Start of Supplied records

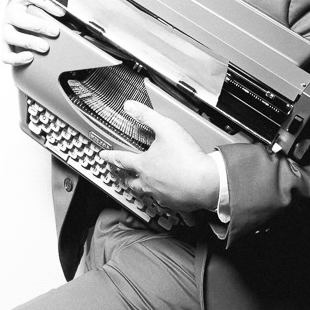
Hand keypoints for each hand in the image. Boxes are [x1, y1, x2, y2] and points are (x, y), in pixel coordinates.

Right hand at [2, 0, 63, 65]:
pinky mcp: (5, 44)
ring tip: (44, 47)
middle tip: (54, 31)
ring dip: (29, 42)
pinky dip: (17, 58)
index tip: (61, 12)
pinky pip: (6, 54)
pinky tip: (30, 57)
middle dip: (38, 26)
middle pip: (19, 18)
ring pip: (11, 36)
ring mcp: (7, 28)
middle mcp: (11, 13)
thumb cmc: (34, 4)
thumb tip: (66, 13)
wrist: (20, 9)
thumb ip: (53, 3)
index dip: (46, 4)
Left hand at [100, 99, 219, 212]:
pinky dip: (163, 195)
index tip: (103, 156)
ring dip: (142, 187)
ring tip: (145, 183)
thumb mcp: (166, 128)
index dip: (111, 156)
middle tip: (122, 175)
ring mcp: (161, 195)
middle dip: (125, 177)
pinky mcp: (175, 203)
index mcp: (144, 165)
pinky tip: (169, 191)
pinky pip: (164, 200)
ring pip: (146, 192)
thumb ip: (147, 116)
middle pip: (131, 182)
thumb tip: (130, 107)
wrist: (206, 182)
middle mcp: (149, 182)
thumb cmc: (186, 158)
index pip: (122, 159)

End of Supplied records
Start of Supplied records

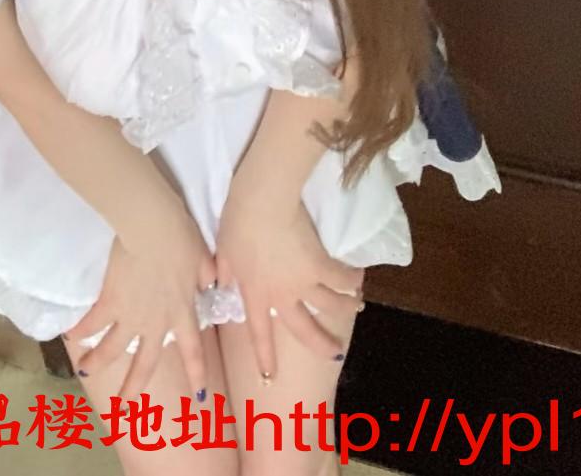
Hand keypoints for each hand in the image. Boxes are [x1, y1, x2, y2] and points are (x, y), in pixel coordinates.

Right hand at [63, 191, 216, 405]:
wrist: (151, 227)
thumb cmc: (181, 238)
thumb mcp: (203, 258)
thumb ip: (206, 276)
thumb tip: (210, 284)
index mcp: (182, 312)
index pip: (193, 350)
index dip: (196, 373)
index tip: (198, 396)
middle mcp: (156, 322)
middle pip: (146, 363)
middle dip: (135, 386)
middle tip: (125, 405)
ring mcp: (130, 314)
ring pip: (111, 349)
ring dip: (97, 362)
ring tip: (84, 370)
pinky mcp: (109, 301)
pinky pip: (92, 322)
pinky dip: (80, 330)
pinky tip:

End of Supplied records

• Try it:
Could you reproduce, exactly, every line above from the line with "thumb ip: (147, 116)" to the line with "index pip: (122, 159)", and no other line? Both ends count.

• Expected answer:
thumb ip: (147, 116)
middle pip: (131, 182)
thumb tip: (130, 107)
wrist: (206, 182)
middle mcp: (149, 182)
thumb cmc: (186, 158)
index pip: (122, 159)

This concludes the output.